- By Region
The UK’s fast-growing towns, such as Reading and Aldershot, are suffering from a shortage of office space that could stunt the country’s future growth, a report has warned.
At the same time, weaker economies such as Bolton and Blackburn have seen the most growth in floorspace despite having feebler demand.
The Centre for Cities, backed by the British Council for Offices, said there was a “striking mismatch” between where offices were needed and where they were being built.
They found that eight of 10 fast-growing medium-sized towns and cities had seen below-average growth in office space over the past decade, including Cambridge, Oxford, Peterborough, Northampton, Cardiff and Milton Keynes. Only York and Crawley had seen above-average growth.
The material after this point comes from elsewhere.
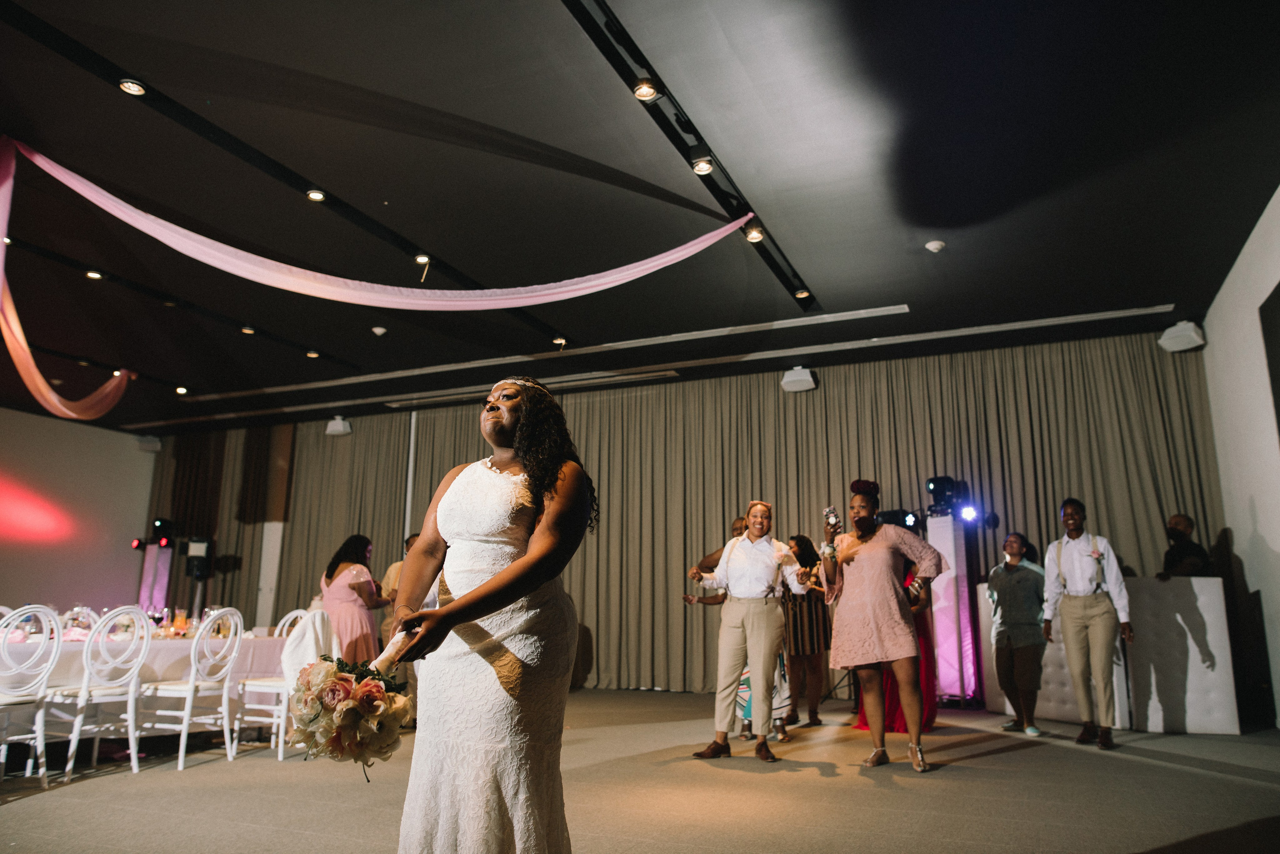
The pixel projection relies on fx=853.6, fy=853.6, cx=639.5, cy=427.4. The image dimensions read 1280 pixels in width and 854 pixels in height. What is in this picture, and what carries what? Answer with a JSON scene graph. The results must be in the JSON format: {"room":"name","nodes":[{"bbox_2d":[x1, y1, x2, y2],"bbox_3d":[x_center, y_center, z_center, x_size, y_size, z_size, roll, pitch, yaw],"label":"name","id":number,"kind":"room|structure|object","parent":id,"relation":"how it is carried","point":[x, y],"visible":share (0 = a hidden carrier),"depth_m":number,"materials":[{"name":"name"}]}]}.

Across these towns and cities it costs on average 50 per cent per square metre more than the national average to lease an office for a year, but supply has not responded to demand.
The report says the shortfall has been caused partly by lack of land supply and planning approval, and partly because developers see big cities, with a larger pool of existing occupiers, as less risky than smaller fast-growth centres.
It urges towns and cities to work more closely with neighbouring authorities to maximise choice for developers and businesses, raise their profile with national property agents and work with existing businesses to assess future needs.
“Local government and the property industry must work together to address this issue as a priority,” said Andrew Carter, director of policy at the Centre for Cities.